To better understand the signaling complexity of AXL, a member of the tumor-associated macrophage (TAM) receptor tyrosine kinase family, we created a physical and functional map of AXL signaling interactions, phosphorylation events, and target-engagement of three AXL tyrosine kinase inhibitors (TKI). We assessed AXL protein complexes using proximity-dependent biotinylation (BioID), effects of AXL TKI on global phosphoproteins using mass spectrometry, and target engagement of AXL TKI using activity-based protein profiling. BioID identifies AXL-interacting proteins that are mostly involved in cell adhesion/migration. Global phosphoproteomics show that AXL inhibition decreases phosphorylation of peptides involved in phosphatidylinositol-mediated signaling and cell adhesion/ migration. Comparison of three AXL inhibitors reveals that TKI RXDX-106 inhibits pAXL, pAKT, and migration/invasion of these cells without reducing their viability, while bemcentinib exerts AXL-independent phenotypic effects on viability.

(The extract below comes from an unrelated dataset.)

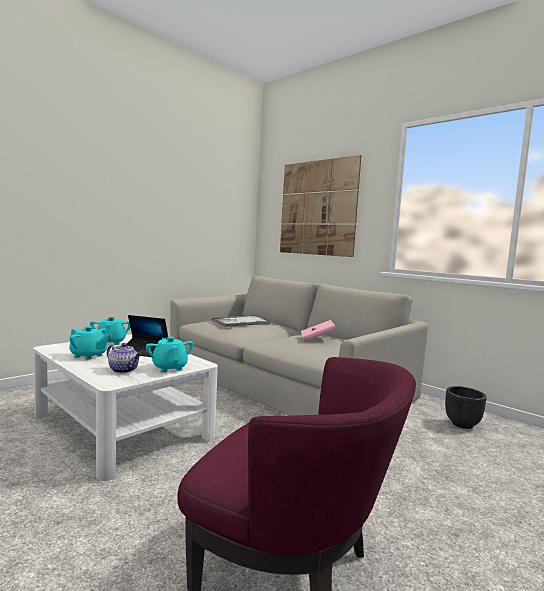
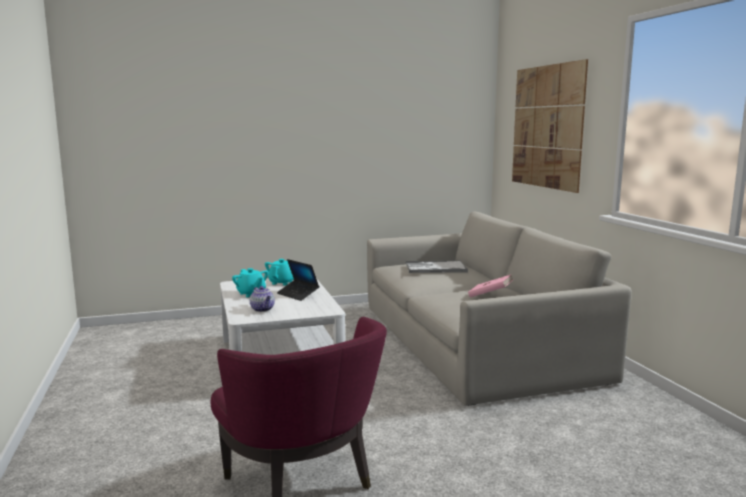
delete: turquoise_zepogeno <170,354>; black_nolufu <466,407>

Proteomic characterization of these TKIs demonstrates that they inhibit diverse targets in addition to AXL, with bemcentinib having the most off-targets. AXL and EGFR TKI cotreatment did not reverse resistance in cell line models of erlotinib resistance. However, a unique vulnerability was identified in one resistant clone, wherein combination of bemcentinib and erlotinib inhibited cell viability and signaling. We also show that AXL is overexpressed in approximately 30% to 40% of nonsmall but rarely in small cell lung cancer. Cell lines have a wide range of AXL expression, with basal activation detected rarely.